(Collected data)

#####

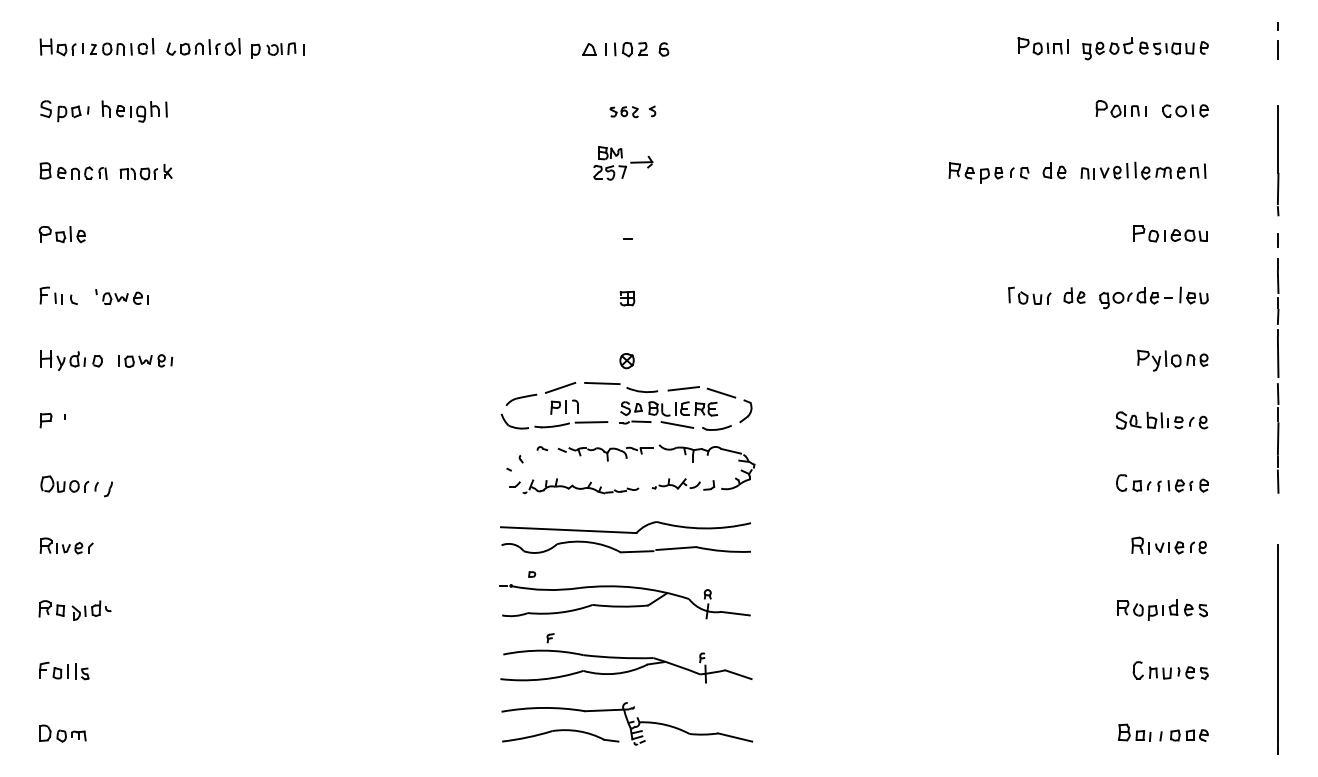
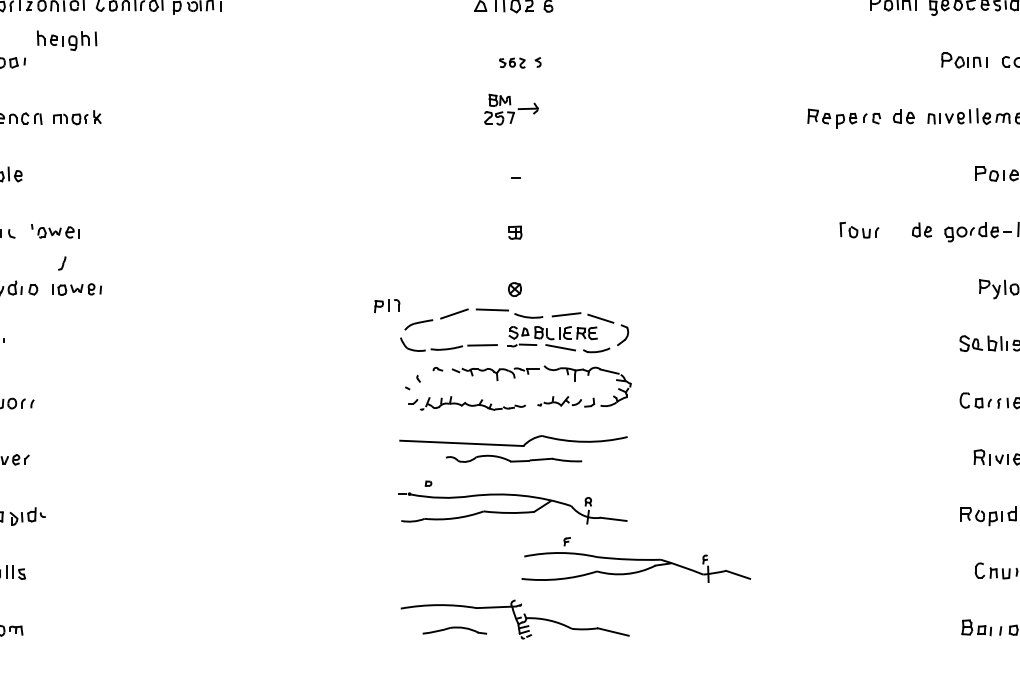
part: (134, 111) -> (66, 40), moved
part: (1029, 295) -> (859, 229), moved
part: (564, 406) -> (387, 305), moved
part: (108, 489) -> (62, 263), moved
part: (625, 546) -> (513, 458), size x0.6
part: (626, 658) -> (636, 560), moved
part: (560, 735) -> (454, 630), size x0.6

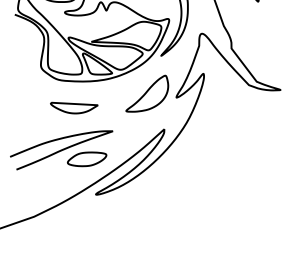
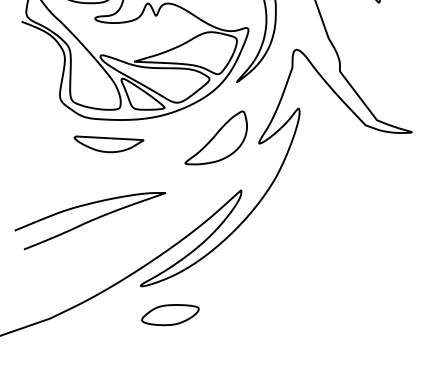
part: (74, 107) -> (109, 143), moved
part: (87, 159) -> (170, 315), moved

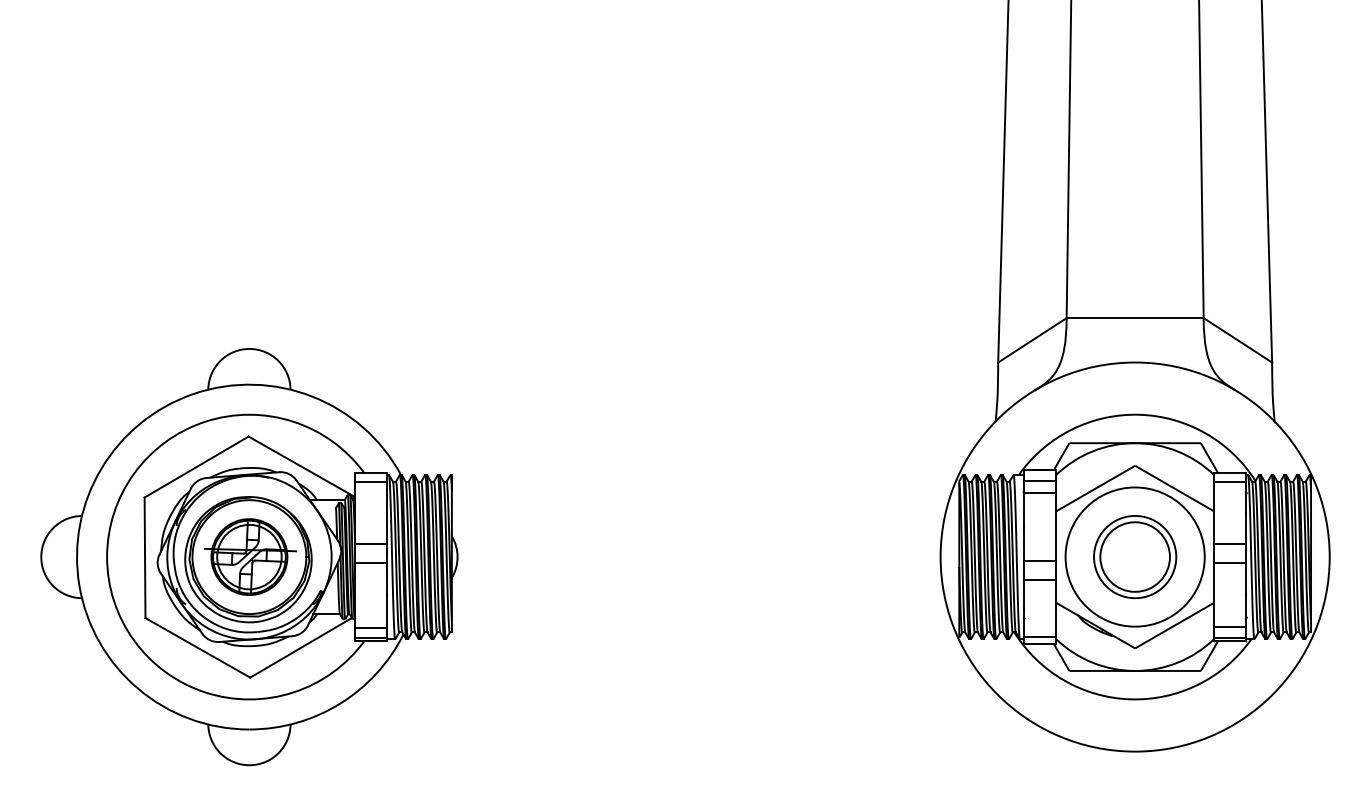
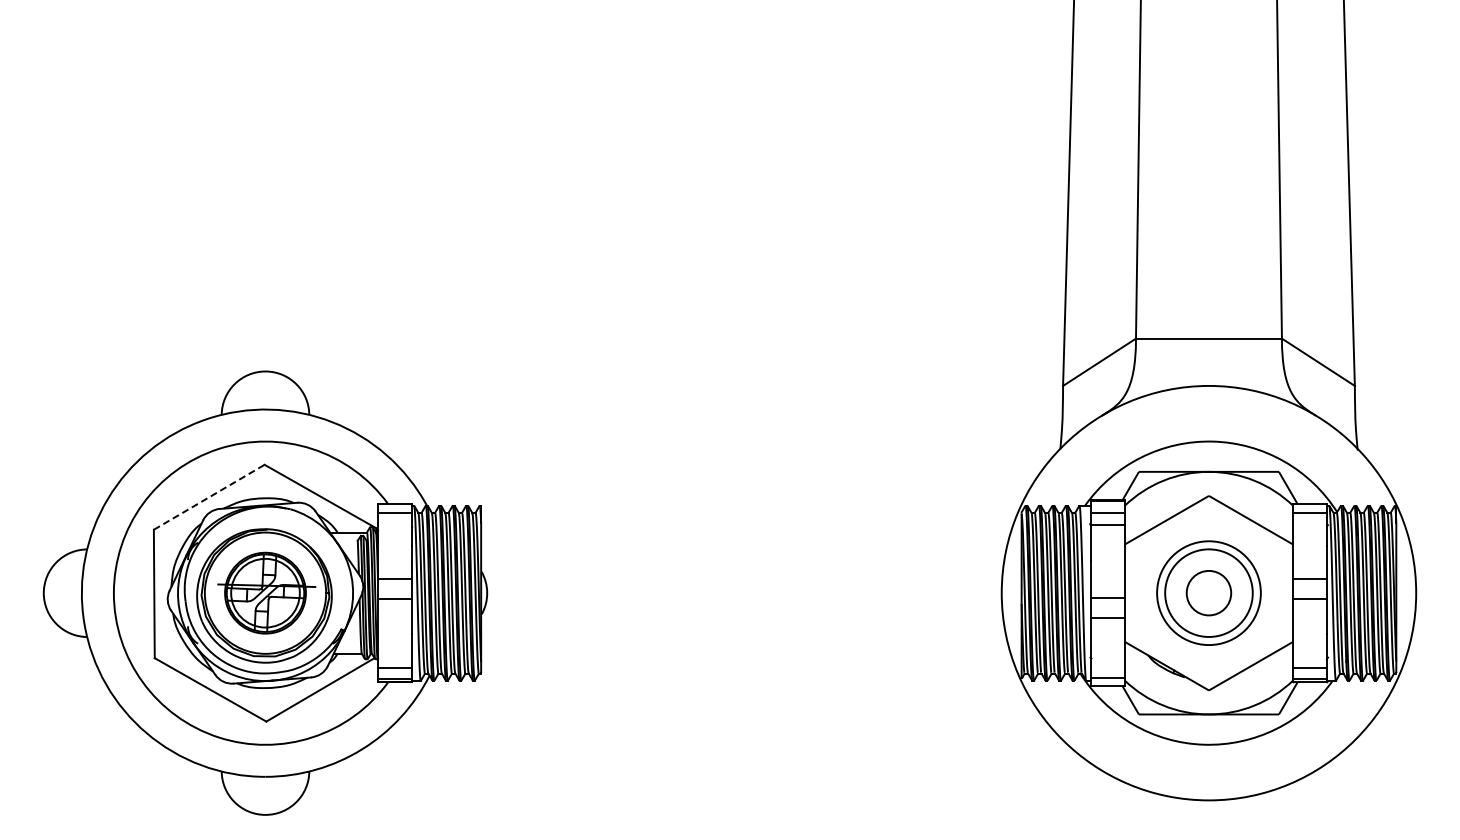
line: (196, 467) -> (209, 497), solid -> dashed
circle: (1134, 557) -> (1208, 593), size x0.6
circle: (1134, 557) -> (1208, 593), size x0.7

#####

**EXERCISE:**
Whenever the string "circle" turns up in a line of the data, copy that line.

**WRITTEN REPLY:**
circle: (1134, 557) -> (1208, 593), size x0.6
circle: (1134, 557) -> (1208, 593), size x0.7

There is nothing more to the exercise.